• Exercise instructions:
Type out every line below exactly as it reads.
────────────────
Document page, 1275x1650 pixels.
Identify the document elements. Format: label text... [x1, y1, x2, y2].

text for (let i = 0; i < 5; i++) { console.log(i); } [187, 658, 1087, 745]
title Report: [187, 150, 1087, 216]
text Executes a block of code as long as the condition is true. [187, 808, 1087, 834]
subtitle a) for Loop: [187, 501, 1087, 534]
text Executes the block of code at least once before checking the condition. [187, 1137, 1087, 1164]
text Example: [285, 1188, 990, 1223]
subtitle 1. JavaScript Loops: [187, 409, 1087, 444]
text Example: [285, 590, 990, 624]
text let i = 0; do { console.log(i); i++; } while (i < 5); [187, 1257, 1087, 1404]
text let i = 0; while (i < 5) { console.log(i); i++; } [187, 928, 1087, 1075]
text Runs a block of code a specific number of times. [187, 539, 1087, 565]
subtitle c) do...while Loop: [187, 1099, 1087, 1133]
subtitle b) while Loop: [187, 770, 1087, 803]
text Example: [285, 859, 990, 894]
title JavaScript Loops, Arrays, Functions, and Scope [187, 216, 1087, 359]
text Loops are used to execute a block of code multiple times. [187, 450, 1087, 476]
────────────────
• Exercise output:
Document page, 1275x1650 pixels.
Identify the document elements. Format: label text... [x1, y1, x2, y2].

text for (let i = 0; i < 5; i++) { console.log(i); } [187, 658, 1087, 745]
title Report: [187, 150, 1087, 216]
text Executes a block of code as long as the condition is true. [187, 808, 1087, 834]
subtitle a) for Loop: [187, 501, 1087, 534]
text Executes the block of code at least once before checking the condition. [187, 1137, 1087, 1164]
text Example: [285, 1188, 990, 1223]
subtitle 1. JavaScript Loops: [187, 409, 1087, 444]
text Example: [285, 590, 990, 624]
text let i = 0; do { console.log(i); i++; } while (i < 5); [187, 1257, 1087, 1404]
text let i = 0; while (i < 5) { console.log(i); i++; } [187, 928, 1087, 1075]
text Runs a block of code a specific number of times. [187, 539, 1087, 565]
subtitle c) do...while Loop: [187, 1099, 1087, 1133]
subtitle b) while Loop: [187, 770, 1087, 803]
text Example: [285, 859, 990, 894]
title JavaScript Loops, Arrays, Functions, and Scope [187, 216, 1087, 359]
text Loops are used to execute a block of code multiple times. [187, 450, 1087, 476]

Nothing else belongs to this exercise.